## Required action
Count the lines below that include "Lobular". Only the number should be given.
[The data Boundary: Start]
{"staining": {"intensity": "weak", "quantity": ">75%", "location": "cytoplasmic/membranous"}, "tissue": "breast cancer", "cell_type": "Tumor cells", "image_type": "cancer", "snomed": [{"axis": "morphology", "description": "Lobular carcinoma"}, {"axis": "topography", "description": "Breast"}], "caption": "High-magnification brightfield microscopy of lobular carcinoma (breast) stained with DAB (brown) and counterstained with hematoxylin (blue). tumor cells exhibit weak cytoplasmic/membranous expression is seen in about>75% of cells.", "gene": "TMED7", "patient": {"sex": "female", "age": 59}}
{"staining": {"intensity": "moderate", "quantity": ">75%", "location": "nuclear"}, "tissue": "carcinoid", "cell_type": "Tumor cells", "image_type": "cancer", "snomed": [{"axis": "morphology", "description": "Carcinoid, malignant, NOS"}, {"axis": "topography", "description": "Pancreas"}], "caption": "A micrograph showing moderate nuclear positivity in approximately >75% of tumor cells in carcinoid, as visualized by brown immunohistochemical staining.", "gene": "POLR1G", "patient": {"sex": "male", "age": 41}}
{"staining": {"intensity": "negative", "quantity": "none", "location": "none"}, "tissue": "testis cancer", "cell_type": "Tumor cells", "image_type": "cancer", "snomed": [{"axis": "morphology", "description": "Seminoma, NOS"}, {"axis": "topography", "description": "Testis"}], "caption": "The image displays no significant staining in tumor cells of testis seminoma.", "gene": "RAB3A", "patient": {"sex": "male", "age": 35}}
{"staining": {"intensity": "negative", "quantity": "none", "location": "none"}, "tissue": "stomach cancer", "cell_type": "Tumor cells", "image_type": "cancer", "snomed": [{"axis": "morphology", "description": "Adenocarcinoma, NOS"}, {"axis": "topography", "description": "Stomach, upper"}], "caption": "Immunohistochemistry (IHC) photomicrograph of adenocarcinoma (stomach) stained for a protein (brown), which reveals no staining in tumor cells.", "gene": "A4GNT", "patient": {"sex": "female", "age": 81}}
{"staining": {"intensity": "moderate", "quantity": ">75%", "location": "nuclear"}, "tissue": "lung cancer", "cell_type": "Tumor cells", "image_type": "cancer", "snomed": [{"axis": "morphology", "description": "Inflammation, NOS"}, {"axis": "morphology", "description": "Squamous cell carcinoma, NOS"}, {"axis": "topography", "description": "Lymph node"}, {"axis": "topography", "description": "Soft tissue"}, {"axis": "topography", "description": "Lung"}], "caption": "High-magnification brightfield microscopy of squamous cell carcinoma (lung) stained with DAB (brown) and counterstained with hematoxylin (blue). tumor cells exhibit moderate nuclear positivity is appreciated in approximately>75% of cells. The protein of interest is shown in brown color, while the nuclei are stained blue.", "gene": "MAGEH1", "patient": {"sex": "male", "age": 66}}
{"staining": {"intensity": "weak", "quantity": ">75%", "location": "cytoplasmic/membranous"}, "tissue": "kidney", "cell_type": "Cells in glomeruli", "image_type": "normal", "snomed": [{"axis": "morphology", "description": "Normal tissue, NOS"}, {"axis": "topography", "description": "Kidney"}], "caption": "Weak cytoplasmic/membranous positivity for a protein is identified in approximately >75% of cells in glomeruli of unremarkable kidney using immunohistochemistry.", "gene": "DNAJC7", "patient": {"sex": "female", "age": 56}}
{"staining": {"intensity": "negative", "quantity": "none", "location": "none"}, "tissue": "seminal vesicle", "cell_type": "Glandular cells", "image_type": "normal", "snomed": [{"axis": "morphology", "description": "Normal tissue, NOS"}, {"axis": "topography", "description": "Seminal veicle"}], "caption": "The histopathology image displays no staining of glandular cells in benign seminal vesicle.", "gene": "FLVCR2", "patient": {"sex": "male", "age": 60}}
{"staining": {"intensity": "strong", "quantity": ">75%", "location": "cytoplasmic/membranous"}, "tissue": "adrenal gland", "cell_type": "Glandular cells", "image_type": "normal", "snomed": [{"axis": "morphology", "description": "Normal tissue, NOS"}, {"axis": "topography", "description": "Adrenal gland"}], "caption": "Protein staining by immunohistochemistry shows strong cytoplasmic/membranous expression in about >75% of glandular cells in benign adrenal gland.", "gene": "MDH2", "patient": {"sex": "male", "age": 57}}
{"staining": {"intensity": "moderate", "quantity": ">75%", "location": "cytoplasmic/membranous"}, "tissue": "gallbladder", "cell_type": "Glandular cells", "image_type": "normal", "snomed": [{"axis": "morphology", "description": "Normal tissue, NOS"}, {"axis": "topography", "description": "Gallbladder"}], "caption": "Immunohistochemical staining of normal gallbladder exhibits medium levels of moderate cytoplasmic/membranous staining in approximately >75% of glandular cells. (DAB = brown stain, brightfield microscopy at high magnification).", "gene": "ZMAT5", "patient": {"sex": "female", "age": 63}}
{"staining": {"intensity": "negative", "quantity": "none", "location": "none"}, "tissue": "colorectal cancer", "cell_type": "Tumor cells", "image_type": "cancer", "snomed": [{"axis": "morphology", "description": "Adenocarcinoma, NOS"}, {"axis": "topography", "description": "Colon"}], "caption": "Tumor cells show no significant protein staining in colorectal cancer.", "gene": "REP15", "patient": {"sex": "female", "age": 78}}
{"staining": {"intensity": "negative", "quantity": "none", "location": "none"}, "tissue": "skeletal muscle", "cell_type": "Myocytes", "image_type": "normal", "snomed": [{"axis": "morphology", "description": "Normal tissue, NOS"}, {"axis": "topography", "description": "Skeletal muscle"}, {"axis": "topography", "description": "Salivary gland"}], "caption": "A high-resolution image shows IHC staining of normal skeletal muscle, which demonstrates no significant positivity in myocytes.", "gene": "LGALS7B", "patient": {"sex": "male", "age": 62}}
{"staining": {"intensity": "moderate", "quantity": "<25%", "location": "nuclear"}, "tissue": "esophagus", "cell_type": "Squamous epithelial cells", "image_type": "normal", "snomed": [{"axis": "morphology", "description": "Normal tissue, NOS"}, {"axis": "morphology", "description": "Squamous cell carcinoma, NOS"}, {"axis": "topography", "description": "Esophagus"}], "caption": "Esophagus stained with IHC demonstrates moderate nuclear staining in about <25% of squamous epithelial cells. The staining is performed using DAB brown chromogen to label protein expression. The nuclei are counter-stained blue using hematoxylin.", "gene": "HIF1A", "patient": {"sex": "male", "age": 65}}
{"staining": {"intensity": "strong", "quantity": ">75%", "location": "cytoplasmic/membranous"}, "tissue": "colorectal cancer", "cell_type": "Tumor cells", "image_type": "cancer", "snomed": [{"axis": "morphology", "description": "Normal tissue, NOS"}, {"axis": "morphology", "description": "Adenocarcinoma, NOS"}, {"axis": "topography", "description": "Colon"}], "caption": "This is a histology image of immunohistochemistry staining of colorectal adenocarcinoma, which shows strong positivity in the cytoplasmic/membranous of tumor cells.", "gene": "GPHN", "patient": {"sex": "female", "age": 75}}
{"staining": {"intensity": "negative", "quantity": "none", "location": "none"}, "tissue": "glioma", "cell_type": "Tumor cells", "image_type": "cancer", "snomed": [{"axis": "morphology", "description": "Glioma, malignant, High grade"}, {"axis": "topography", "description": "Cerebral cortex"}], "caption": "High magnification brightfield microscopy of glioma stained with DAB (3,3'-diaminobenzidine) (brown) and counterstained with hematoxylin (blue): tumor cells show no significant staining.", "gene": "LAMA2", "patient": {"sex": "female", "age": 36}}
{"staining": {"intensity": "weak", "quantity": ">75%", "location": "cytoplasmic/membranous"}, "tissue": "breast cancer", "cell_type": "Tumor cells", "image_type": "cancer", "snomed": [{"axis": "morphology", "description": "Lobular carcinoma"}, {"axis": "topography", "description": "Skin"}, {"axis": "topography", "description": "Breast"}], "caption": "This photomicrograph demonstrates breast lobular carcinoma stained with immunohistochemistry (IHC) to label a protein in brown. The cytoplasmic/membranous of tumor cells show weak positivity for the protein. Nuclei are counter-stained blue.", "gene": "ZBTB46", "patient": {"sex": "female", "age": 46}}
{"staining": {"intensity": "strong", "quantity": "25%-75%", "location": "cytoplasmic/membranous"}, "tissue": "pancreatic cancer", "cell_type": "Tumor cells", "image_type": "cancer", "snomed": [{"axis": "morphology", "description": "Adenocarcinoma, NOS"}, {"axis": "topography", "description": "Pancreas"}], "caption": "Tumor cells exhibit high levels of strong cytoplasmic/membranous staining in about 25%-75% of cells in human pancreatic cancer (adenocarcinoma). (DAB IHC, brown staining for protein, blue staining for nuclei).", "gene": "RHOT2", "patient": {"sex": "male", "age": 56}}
[The data Boundary: End]
## Completed exercise
2